Human Lf (HLf) and bovine Lf (bLf) possess high sequence homology and exert identical multifunctions; antibacterial, antifungal, antiviral and antiparasitic, anti-inflammatory and immunomodulatory activities . Therefore, the majority of the in-vitro and in-vivo studies have been carried out using bLf, generally recognized as a safe substance (GRAS). The study included 80 preterm infants during their first 72 hours of life, after exclusion of early onset sepsis by clinical examination and laboratory investigations. Preterm infants included were randomly assigned to one of two equal groups; 40 preterm infants received oral lactoferrin at a dose of 100 mg/kg/day for 28 days (Lactoferrin Group) and 40 preterm infants received distilled water for the same duration serving as controls (Control Group). All of them continued till the end of the study; 28 days after randomization. Each group was further subdivided into two subgroups according to their gestational age (28 to 33 weeks’ GA) and (>33 to <37 weeks’ GA). We found that serum level of TNF-α among preterm infants with suspected LOS decreased significantly on 7th day post-randomization in Lactoferrin group compared to Control group. However, no significant difference as regards serum TNF-α level was detected one week after suspected LOS development when we compared both gestational age subgroups.

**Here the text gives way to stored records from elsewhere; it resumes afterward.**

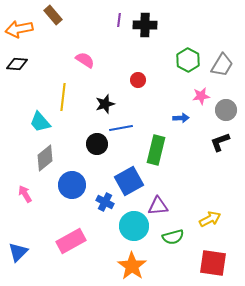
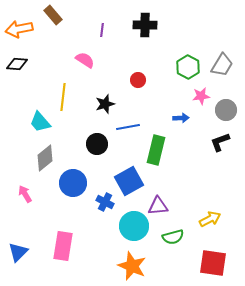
purple line: moved 17 px left, 10 px down
green hexagon: moved 7 px down
blue line: moved 7 px right, 1 px up
blue circle: moved 1 px right, 2 px up
pink rectangle: moved 8 px left, 5 px down; rotated 52 degrees counterclockwise
orange star: rotated 12 degrees counterclockwise
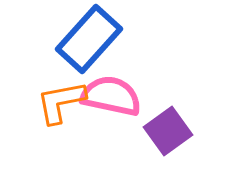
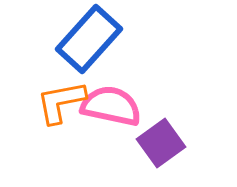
pink semicircle: moved 10 px down
purple square: moved 7 px left, 12 px down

As regards secondary outcomes studied, we did not find any significant difference between Lactoferrin and Control groups in our study including incidence of BPD or NEC or mortality rate before discharge. But, there were significant differences regarding feeding intolerance, time to full enteral feeding, duration of antibiotics treatment and length of hospital stay being greater in Control group when compared to Lactoferrin group.